En las últimas décadas del siglo XII se inician en la antigua aldea de Sancta Maria de Duraton las obras de la cabecera de la iglesia de Nuestra Señora de la Asunción, un edificio del románico avanzado que presenta destacadas cualidades arquitectónicas y una soberbia decoración escultórica en el ámbito del sur del Duero. Las obras debieron prolongarse hasta el primer tercio del siglo XIII, momento en el que se edificó su célebre galería porticada.

Iglesia románica de Nuestra Señora de la Asunción, en Duratón (foto: J. M. Cófreces).
Tras quedar cegados los arcos de esta galería en la etapa moderna, la restauración del templo en los años 1970 permitió redescubrirla en su totalidad, facilitando además la reconstrucción de su fachada occidental, de la que solo se conservaba el zócalo. En esta misma intervención se eliminó la sacristía añadida, cuya puerta cegada aún se puede observar en el interior, en el lado sur del presbiterio.

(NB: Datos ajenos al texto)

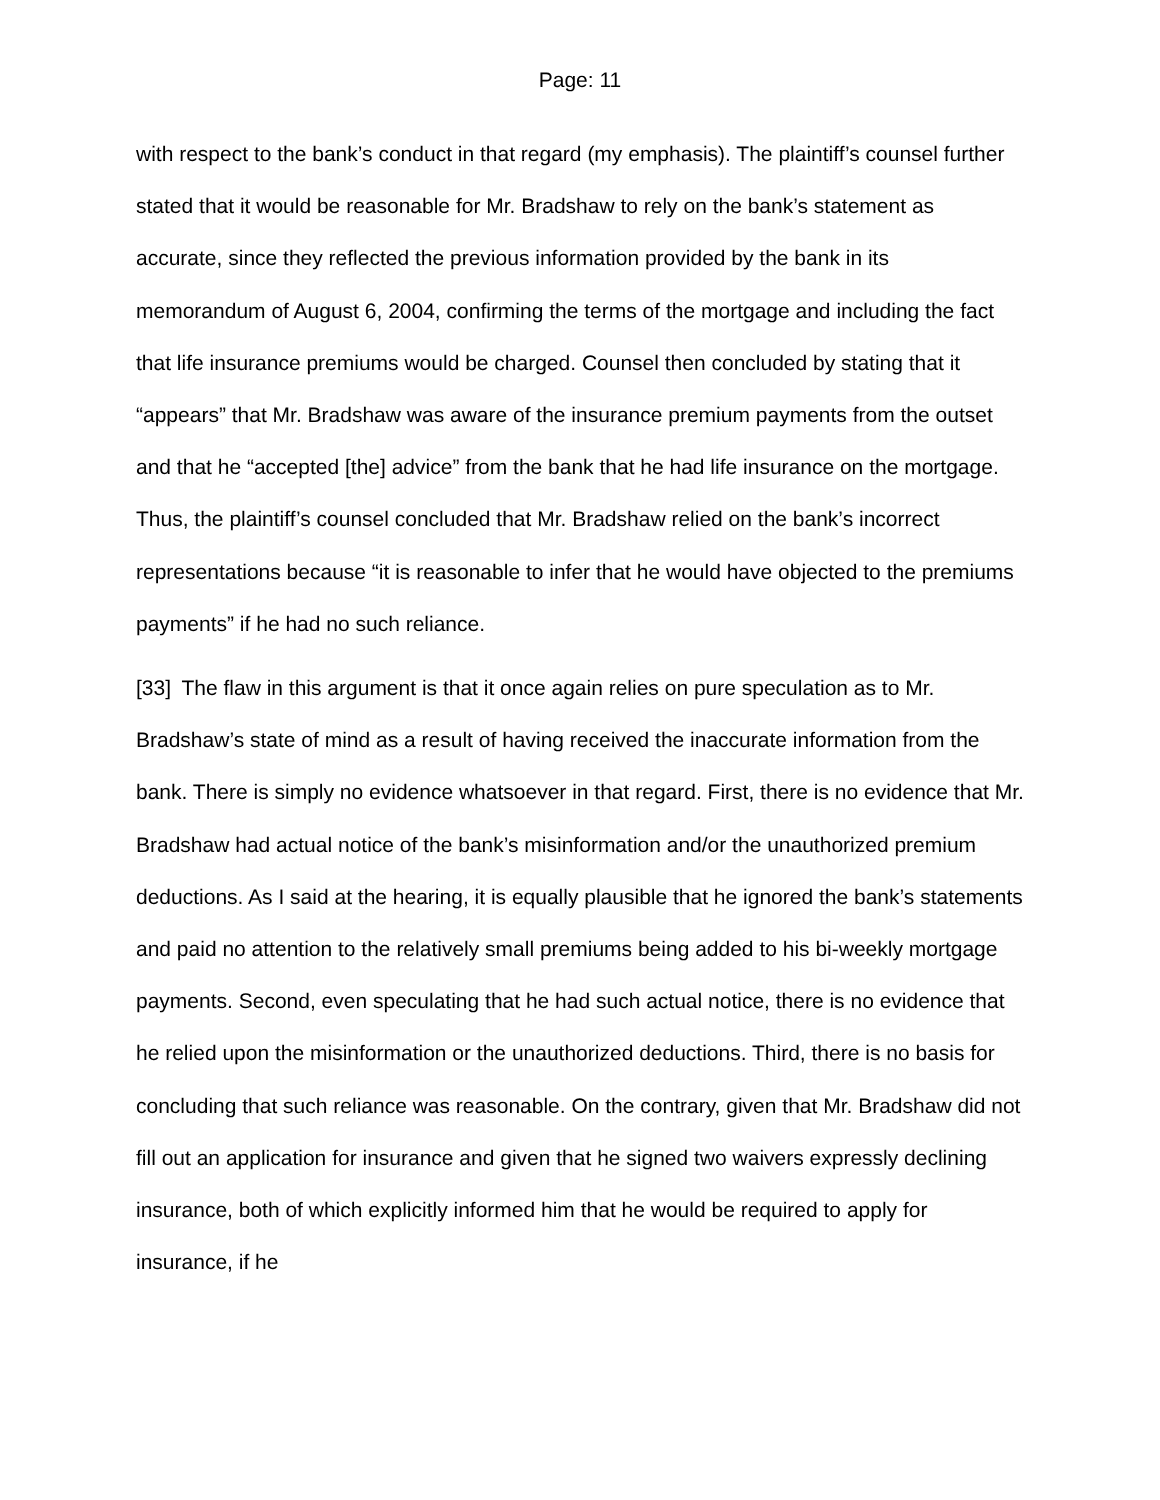Page: 11
with respect to the bank’s conduct in that regard (my emphasis). The plaintiff’s counsel further stated that it would be reasonable for Mr. Bradshaw to rely on the bank’s statement as accurate, since they reflected the previous information provided by the bank in its memorandum of August 6, 2004, confirming the terms of the mortgage and including the fact that life insurance premiums would be charged. Counsel then concluded by stating that it “appears” that Mr. Bradshaw was aware of the insurance premium payments from the outset and that he “accepted [the] advice” from the bank that he had life insurance on the mortgage. Thus, the plaintiff’s counsel concluded that Mr. Bradshaw relied on the bank’s incorrect representations because “it is reasonable to infer that he would have objected to the premiums payments” if he had no such reliance.
[33] The flaw in this argument is that it once again relies on pure speculation as to Mr. Bradshaw’s state of mind as a result of having received the inaccurate information from the bank. There is simply no evidence whatsoever in that regard. First, there is no evidence that Mr. Bradshaw had actual notice of the bank’s misinformation and/or the unauthorized premium deductions. As I said at the hearing, it is equally plausible that he ignored the bank’s statements and paid no attention to the relatively small premiums being added to his bi-weekly mortgage payments. Second, even speculating that he had such actual notice, there is no evidence that he relied upon the misinformation or the unauthorized deductions. Third, there is no basis for concluding that such reliance was reasonable. On the contrary, given that Mr. Bradshaw did not fill out an application for insurance and given that he signed two waivers expressly declining insurance, both of which explicitly informed him that he would be required to apply for insurance, if he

El templo presenta una limpia planta basilical con una cabecera dividida en ábside y presbiterio. El ábside, levantado en excelente sillería, está cubierto con una bóveda gallonada cuyos nervios generan tres paños diferenciados tanto en el cascarón como en el muro. Estos nervios apoyan en gruesas columnas que se corresponden al exterior con sendos contrafuertes prismáticos. Dichos contrafuertes enmarcan tres ventanas saeteras abocinadas con arcos lisos que descansan sobre columnillas monolíticas, visibles tanto desde el interior como desde el exterior.
El presbiterio es de planta ligeramente trapezoidal y está cubierto con una bóveda de crucería elevada sobre la del ábside. Presenta muros laterales decorados con dos arcos de medio punto que apean en columnillas acodilladas. Al presbiterio se accede a través de un gran arco triunfal levemente apuntado que descansa sobre gruesas columnas con basas áticas y plinto, doblado hacia la nave por otro arco abocelado que reposa en columnillas acodilladas.
La nave ofrece una fábrica más sencilla de calicanto. Cuenta con una ventana rasgada con arco de medio punto sobre columnillas en el hastial occidental, y el añadido de dos ventanas neorrománicas en el muro meridional. Varios detalles arquitectónicos sugieren que originalmente estuvo prevista una cubierta con bóveda de crucería de cuatro tramos, la cual fue sustituida tempranamente por una techumbre de carpintería de armar a dos aguas. Al exterior, los aleros muestran una rica e icónica colección de canecillos esculpidos. Las puertas se abren en los muros occidental y meridional; la principal (en el lado sur) presenta arcos de medio punto sobre columnas acodilladas con basas áticas, impostas, cimacios y arquivoltas de profusa decoración escultórica.
Las fachadas occidental y meridional quedan completamente envueltas por la galería porticada. La portada de acceso al pórtico, alineada con la puerta de la nave, presenta un llamativo arco polilobulado y dos arquivoltas, flanqueada por seis arcos de medio punto a la izquierda y otros cuatro a la derecha que descansan sobre dobles columnas de fustes pareados, basas áticas y finos plintos. Por su parte, las puertas occidental (reconstruida) y oriental exhiben arcos lisos de medio punto y arquivoltas achaflanadas.